Using the Turk/2 Compiler


Most of this applies to my Turk68 compiler, which generates native 68K Mac applications. There is a T2C compiler which generates C code for translation to PC Win32 applications from the same source code, but there have been improvements in T68 that have not yet filtered back to the C version. The T2 language is more or less defined here, but that spec is not formally complete.

Turkish Demitasse (T2 or Turk/2) is a dialect of Java. There are both extensions and deletions, so writing a program in T2 that also compiles without change in Java is unlikely. Most notably, the language has been tightened so it is more strongly typed than Java. I also made some changes for ease of programming, and so it can be compiled down to efficient native code. These are mostly described in the T2 White Paper. On-going user interface library development is documented in "MOS API".

Like C/C++ all names must be declared before use. Like Java, objects and strings are dynamic; there are no pointer types, and (with a little care) dynamic memory is automatically reclaimed when it goes out of scope. Java does this by stopping for garbage collection from time to time, which is unacceptable in a system programming environment; T2 does it with reference counts, but structures with circular links could fail to be disposed. The programmer is responsible for ensuring circular link chains are broken before objects go out of scope.

C/C++ uses header files to link separate compiles into a single program, where several separate files can refer to each other mutually; Java does something similar. The current version of T2 requires a strict dependency hierarchy. I use method overrides to call functions in the other direction. It's slightly slower than plain function calls, but not much. Separate files are compiled as "package"s and "import"ed pretty much as in Java, except that you are not limited to one class per package.

You can also put several different packages into a single file, then use a special form of the package declaration at the front to tell the compiler which one you want to compile. The form is:

package "pkgname"
...
package pkgname; // package code follows..
Each compilation is explicitly terminated by a standalone dot after the last declaration (usually a function or class).

=-=-=-=-=

Carry on the text about the Turk/2 compiler, starting after its final sentence. The entries that come next are from a different source.

=-=-=-=-=

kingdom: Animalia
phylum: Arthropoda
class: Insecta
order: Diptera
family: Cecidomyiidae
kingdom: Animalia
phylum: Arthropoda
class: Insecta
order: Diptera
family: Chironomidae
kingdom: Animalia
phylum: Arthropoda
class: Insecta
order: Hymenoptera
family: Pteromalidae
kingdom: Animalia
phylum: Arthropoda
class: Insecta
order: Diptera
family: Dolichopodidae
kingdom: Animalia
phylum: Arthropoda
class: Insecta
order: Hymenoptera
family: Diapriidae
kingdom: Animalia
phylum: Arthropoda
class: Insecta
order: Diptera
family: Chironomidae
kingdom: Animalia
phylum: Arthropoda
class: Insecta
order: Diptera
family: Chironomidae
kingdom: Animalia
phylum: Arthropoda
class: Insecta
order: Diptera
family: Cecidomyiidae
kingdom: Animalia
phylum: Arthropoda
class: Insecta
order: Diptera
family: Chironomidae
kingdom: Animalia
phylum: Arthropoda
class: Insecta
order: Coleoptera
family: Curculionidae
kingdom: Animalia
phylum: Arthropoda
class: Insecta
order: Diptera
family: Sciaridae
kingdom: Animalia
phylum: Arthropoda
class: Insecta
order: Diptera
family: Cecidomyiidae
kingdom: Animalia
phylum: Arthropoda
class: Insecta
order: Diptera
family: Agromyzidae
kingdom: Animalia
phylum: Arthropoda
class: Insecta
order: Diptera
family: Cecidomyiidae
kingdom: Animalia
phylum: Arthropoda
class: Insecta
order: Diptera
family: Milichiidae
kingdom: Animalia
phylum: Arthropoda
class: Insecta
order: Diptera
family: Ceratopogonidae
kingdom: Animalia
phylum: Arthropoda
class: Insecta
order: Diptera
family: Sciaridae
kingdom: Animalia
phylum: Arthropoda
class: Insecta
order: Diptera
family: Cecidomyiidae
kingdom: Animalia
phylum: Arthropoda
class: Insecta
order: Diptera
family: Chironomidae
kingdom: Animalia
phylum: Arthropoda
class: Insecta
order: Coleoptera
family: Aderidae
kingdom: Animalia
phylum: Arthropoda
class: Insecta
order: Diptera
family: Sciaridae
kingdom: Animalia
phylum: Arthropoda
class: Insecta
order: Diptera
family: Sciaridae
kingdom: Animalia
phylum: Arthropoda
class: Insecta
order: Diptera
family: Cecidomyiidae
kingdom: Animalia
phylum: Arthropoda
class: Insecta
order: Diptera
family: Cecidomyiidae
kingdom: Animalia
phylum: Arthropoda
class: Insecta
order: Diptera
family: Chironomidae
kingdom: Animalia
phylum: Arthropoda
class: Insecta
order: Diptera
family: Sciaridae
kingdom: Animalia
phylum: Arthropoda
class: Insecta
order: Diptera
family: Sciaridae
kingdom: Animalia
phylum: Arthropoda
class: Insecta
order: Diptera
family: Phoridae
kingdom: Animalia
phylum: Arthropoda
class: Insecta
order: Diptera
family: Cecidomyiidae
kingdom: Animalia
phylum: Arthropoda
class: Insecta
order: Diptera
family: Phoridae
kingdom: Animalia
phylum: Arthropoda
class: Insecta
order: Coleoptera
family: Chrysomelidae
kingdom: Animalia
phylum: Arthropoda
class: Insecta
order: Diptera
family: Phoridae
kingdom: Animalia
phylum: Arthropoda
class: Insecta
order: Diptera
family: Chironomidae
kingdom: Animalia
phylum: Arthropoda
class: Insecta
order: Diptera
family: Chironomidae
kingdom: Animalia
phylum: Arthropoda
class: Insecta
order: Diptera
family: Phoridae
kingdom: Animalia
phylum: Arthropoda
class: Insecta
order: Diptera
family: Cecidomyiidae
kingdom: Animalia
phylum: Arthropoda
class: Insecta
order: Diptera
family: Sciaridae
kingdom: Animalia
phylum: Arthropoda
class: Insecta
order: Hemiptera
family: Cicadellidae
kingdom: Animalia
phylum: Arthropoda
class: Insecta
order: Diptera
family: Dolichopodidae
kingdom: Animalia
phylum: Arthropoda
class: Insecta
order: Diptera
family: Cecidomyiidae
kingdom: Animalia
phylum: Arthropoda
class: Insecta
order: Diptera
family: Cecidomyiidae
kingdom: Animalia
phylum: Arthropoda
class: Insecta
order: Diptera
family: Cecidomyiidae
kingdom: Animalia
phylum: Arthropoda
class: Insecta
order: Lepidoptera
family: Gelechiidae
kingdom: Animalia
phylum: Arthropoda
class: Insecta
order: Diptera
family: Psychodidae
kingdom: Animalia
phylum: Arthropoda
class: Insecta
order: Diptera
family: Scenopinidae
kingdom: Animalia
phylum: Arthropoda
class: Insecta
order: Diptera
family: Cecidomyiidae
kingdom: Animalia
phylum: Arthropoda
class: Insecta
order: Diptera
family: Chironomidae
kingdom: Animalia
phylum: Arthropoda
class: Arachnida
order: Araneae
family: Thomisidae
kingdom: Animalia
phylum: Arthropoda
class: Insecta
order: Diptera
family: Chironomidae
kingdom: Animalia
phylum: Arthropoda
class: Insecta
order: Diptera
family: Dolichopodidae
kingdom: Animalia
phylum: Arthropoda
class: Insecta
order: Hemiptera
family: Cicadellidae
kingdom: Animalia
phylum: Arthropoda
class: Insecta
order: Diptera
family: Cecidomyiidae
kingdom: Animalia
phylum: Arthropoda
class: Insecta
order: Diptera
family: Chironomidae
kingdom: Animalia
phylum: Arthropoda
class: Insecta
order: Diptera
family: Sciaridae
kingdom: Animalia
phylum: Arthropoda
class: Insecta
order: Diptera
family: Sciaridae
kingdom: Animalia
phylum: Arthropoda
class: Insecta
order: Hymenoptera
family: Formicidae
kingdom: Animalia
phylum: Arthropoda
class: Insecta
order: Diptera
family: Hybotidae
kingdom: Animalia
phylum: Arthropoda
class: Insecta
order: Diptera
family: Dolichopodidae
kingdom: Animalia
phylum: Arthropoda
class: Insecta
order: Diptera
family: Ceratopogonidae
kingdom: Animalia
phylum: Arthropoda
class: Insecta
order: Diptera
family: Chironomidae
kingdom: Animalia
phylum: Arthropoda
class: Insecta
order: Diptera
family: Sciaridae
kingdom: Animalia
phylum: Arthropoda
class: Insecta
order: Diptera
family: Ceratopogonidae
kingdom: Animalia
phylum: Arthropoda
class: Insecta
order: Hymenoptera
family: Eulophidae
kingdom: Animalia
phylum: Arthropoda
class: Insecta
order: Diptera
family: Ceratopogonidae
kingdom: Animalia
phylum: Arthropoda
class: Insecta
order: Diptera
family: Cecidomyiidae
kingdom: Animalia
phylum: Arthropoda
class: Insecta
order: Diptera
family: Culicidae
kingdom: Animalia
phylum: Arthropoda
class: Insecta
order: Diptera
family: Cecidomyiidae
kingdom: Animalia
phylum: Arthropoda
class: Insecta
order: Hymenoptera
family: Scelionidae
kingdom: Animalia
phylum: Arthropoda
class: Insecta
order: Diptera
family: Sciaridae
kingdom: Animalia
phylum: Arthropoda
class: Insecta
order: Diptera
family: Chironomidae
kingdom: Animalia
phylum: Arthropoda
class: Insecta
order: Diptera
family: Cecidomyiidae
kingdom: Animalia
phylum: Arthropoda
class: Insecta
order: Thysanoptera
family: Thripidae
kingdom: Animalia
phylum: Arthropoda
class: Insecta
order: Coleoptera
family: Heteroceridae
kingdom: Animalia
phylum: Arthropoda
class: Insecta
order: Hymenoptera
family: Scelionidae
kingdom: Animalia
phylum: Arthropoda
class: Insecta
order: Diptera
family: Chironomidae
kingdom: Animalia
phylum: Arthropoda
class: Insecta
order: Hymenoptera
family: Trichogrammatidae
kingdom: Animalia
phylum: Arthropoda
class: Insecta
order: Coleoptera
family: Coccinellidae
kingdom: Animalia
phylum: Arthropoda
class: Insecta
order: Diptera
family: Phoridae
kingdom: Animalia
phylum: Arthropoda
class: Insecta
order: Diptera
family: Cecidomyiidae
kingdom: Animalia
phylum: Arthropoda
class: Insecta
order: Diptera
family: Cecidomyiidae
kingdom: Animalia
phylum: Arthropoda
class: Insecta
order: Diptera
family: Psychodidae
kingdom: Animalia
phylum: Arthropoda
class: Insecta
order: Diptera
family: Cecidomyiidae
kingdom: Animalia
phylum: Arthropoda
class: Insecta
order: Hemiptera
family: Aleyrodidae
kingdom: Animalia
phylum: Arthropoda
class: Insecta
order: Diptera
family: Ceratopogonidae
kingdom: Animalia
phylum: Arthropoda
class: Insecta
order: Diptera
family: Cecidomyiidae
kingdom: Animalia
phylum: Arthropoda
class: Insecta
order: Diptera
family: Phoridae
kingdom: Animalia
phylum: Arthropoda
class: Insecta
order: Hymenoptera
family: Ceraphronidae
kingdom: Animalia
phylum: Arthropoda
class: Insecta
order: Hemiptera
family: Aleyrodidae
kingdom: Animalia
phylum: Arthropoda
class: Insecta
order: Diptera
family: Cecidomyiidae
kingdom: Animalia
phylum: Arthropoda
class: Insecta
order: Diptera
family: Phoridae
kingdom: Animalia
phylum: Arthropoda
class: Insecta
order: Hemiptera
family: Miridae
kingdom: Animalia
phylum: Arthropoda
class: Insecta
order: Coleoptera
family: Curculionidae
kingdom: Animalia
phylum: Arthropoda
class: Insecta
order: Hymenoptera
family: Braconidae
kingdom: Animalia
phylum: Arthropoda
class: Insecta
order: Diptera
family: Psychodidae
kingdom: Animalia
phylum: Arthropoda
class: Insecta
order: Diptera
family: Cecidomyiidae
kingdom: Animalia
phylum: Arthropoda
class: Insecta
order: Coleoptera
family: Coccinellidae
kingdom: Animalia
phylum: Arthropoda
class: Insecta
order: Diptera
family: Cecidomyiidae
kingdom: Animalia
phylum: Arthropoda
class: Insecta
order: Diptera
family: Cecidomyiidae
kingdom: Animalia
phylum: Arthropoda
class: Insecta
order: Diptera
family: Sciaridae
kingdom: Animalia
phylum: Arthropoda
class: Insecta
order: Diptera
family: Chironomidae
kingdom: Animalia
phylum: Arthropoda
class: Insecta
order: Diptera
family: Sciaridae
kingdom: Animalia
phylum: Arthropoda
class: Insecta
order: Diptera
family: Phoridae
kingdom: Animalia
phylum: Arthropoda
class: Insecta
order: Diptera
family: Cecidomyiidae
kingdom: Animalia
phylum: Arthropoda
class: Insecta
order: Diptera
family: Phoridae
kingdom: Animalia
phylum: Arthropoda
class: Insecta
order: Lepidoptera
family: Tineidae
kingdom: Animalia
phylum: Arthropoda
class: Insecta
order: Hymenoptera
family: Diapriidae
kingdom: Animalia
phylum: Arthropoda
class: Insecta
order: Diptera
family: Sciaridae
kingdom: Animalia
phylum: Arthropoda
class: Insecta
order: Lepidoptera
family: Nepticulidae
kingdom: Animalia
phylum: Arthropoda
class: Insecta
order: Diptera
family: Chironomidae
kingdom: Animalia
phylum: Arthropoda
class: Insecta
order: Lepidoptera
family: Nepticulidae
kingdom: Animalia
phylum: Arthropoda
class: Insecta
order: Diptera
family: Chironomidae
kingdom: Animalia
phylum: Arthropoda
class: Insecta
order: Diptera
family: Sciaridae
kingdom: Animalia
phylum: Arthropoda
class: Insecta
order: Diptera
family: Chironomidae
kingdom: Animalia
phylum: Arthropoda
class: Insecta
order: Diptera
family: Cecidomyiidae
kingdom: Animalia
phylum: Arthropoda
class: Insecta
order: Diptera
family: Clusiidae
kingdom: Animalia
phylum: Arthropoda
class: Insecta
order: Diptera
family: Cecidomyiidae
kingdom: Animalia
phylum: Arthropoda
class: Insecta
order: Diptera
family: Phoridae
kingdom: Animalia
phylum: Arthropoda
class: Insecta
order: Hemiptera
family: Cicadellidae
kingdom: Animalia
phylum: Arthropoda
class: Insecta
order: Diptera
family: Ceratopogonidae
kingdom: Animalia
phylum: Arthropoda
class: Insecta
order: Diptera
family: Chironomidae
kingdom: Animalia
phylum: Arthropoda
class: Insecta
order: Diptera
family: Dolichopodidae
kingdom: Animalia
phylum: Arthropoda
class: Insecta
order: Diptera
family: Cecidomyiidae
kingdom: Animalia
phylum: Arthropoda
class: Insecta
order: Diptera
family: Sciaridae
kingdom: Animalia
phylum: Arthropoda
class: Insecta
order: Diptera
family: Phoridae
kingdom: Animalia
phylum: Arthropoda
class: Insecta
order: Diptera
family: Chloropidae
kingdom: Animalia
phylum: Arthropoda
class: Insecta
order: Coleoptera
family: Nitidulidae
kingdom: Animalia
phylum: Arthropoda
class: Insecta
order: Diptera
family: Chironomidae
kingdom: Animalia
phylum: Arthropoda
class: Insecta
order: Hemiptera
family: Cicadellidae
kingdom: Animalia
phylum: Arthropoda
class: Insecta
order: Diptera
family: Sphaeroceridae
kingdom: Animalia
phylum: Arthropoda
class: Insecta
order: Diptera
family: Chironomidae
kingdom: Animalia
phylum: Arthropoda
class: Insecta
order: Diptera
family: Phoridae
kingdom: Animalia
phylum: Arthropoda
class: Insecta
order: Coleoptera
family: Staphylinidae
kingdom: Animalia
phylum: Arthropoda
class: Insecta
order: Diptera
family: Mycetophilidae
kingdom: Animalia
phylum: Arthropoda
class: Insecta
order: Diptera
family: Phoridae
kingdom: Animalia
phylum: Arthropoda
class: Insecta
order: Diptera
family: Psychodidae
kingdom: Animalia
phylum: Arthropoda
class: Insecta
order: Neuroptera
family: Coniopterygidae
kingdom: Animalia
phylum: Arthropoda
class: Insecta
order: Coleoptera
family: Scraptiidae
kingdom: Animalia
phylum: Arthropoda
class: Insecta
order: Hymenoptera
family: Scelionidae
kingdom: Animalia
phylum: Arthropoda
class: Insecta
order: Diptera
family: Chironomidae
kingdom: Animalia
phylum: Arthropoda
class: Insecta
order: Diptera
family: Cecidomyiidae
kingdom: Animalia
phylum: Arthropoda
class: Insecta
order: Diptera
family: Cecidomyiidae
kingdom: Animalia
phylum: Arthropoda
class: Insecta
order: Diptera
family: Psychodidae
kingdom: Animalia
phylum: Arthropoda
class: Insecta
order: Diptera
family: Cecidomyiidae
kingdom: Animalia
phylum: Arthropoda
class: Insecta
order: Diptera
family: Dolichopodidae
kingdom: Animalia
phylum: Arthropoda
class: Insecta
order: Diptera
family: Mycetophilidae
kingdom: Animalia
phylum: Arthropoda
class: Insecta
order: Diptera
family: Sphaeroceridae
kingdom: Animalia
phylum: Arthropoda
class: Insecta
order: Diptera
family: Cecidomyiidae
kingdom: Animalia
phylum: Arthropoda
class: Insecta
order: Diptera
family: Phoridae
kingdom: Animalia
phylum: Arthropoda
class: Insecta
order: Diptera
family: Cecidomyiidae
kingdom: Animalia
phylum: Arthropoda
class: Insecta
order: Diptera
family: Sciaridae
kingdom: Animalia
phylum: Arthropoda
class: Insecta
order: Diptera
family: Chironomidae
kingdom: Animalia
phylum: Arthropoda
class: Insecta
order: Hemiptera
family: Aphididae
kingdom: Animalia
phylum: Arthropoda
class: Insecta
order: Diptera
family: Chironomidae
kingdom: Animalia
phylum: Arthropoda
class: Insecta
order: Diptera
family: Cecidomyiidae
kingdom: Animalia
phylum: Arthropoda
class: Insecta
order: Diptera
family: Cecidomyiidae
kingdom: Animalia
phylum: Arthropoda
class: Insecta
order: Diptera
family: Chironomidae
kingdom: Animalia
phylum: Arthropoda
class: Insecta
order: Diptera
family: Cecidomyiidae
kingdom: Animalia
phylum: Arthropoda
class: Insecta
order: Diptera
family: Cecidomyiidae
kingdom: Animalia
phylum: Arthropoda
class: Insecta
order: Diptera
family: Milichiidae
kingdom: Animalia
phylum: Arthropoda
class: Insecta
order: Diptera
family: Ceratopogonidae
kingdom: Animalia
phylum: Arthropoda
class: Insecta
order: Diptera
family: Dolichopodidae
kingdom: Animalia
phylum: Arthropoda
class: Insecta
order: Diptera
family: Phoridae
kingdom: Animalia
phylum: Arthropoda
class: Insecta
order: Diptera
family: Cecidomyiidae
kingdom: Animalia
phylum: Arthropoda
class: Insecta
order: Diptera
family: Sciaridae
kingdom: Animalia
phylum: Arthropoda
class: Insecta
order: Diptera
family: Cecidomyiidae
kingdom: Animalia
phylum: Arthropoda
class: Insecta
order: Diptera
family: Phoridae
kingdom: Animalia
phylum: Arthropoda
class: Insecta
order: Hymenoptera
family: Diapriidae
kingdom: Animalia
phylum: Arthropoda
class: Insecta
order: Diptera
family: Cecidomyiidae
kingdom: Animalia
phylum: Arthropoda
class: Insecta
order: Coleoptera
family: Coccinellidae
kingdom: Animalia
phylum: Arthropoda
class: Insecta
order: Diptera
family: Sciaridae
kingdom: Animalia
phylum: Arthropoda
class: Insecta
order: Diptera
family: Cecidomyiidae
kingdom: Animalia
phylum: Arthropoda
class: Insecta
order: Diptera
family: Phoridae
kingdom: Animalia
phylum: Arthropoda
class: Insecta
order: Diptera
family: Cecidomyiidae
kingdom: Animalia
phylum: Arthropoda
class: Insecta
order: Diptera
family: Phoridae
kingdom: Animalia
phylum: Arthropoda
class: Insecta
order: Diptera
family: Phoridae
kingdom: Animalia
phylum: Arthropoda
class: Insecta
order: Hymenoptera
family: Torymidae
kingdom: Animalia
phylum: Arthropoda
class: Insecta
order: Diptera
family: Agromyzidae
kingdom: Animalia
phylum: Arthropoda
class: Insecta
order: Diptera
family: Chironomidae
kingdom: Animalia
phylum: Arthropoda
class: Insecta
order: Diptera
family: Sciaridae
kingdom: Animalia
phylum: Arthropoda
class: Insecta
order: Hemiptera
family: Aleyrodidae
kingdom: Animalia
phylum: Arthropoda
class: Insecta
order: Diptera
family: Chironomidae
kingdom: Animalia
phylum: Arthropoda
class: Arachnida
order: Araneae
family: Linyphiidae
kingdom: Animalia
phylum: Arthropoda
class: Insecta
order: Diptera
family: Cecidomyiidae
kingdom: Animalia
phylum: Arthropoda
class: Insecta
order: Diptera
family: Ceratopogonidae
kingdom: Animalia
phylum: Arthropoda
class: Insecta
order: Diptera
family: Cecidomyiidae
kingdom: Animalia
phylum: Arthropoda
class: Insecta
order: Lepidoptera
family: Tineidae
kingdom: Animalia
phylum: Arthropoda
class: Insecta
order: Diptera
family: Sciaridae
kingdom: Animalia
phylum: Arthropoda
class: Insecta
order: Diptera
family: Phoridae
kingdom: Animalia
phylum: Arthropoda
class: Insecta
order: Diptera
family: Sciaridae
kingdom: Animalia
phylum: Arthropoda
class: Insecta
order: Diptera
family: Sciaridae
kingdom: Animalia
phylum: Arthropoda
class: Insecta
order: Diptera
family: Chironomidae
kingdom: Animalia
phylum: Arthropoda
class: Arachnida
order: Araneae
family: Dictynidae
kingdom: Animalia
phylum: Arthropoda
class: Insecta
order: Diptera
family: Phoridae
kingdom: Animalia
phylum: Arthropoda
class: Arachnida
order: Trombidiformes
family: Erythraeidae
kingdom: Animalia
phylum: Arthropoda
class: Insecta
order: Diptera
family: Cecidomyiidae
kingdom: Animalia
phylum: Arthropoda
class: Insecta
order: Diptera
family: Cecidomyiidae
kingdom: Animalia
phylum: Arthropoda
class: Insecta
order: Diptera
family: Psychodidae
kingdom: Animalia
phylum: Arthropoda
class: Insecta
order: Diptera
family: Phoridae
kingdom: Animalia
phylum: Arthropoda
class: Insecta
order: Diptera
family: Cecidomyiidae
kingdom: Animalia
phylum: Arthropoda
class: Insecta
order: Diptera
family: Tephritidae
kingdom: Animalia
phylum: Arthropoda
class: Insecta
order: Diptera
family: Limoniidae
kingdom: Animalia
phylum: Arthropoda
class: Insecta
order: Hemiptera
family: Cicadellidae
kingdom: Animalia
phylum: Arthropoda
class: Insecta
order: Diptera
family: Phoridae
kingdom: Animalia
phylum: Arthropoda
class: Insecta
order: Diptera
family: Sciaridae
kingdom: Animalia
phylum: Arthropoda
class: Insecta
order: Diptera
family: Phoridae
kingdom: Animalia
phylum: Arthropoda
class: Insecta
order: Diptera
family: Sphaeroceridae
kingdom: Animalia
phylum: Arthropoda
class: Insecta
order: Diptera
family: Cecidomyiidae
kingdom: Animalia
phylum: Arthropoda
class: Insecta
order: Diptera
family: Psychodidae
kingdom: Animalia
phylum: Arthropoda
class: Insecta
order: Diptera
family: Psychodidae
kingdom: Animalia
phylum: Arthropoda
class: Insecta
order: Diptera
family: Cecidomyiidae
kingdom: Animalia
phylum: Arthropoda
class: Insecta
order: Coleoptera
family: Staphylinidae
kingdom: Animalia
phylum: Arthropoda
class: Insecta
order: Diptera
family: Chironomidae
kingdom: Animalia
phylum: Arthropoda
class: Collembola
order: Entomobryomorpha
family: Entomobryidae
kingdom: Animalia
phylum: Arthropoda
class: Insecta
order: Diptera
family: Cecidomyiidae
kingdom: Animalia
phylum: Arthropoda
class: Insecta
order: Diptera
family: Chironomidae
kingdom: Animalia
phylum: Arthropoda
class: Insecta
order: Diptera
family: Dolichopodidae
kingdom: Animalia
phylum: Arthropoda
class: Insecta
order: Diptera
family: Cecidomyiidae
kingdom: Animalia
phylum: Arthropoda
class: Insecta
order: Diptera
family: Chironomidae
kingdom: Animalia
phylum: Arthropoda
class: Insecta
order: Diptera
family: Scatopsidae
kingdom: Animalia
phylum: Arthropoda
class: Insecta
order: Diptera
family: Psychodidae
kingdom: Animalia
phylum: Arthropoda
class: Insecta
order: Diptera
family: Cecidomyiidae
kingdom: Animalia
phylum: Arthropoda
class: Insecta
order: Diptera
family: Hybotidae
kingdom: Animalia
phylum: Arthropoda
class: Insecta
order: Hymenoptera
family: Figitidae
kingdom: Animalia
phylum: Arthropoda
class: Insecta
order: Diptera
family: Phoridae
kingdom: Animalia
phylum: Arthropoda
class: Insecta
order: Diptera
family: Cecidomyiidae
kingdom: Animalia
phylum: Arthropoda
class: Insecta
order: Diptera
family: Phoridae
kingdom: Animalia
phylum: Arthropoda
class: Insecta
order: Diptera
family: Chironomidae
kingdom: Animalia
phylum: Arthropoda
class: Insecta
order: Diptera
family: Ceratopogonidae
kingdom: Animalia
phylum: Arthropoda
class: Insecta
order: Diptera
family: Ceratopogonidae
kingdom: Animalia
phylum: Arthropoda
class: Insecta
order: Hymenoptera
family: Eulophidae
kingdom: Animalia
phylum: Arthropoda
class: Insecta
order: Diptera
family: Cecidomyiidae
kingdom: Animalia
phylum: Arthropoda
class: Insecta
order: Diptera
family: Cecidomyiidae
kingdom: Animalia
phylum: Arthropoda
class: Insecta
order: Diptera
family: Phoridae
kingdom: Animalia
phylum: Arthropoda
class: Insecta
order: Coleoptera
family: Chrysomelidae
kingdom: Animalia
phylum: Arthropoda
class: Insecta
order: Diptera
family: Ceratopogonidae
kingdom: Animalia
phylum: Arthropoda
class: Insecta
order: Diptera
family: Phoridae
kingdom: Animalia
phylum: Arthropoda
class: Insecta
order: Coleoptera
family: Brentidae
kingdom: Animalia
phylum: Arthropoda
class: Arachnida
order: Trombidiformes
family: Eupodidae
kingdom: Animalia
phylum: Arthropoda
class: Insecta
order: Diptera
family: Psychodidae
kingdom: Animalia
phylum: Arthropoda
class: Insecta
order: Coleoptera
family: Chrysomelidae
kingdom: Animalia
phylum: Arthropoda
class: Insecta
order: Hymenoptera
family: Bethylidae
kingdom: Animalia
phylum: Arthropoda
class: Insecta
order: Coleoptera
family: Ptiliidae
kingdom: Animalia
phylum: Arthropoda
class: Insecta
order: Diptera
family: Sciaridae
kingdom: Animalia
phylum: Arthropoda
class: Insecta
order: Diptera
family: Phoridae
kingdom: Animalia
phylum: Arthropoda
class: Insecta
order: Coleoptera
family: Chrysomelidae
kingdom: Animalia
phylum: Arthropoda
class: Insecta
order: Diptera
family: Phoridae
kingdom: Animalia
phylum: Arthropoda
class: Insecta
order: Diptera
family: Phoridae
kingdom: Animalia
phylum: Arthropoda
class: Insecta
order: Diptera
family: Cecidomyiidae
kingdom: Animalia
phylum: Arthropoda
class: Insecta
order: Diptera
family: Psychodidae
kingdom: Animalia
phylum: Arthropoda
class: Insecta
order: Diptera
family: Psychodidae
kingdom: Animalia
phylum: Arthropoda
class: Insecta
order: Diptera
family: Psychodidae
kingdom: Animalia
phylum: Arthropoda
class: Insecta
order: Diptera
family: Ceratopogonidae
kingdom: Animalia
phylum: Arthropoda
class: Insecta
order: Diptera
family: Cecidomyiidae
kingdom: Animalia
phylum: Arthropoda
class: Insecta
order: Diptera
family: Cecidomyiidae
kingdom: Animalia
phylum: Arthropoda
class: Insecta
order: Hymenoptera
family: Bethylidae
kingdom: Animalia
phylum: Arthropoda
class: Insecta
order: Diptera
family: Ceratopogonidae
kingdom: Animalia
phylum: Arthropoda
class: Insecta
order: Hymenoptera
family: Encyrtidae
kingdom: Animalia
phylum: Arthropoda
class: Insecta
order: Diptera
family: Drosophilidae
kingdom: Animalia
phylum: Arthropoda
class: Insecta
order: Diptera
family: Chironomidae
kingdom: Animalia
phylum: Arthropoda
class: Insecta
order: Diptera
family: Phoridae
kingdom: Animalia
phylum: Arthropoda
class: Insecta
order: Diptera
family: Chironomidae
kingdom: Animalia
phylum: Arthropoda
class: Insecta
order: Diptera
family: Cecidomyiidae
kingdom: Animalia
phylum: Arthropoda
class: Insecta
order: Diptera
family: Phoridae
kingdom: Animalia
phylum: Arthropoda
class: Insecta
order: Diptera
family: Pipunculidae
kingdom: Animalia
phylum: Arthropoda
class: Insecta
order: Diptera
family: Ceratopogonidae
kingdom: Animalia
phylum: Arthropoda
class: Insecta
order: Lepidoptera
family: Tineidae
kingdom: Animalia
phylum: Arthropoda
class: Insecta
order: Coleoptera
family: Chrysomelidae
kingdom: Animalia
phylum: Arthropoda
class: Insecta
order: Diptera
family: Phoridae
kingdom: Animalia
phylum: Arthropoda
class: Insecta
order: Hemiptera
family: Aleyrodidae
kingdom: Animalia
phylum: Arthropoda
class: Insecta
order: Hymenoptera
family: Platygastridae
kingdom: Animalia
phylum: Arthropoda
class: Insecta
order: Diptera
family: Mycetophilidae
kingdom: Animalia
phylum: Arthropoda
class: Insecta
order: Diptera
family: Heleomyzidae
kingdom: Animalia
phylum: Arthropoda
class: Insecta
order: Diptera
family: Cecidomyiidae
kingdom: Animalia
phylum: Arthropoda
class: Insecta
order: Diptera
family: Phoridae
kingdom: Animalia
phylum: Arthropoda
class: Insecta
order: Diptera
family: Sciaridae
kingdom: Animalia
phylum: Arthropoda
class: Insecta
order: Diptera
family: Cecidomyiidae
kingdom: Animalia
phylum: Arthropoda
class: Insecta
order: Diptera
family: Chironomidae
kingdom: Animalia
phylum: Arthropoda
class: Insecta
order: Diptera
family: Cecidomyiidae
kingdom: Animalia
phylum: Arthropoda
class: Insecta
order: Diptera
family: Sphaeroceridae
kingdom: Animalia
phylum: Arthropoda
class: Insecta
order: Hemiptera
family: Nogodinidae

=-=-=-=-=

EXERCISE RESPONSE ->
If there is a main program (including its imports) less than 1000 bytes from the front, and if there are empty quotes in the initial package line, the compiler will look at what the main program imports, then compile all those packages it finds in that file before compiling the main. If the first instance of the word "import" is in a line comment, this feature is disabled. Only line comments (not block comments) are recognized by this hack, so judicious use of comments can adjust what gets compiled. Real Soon Now (in Jerry Pournelle's sense of "Don't hold your breath waiting for it") I hope to have a full IDE up which can look at file and package time-stamps to do this automatically.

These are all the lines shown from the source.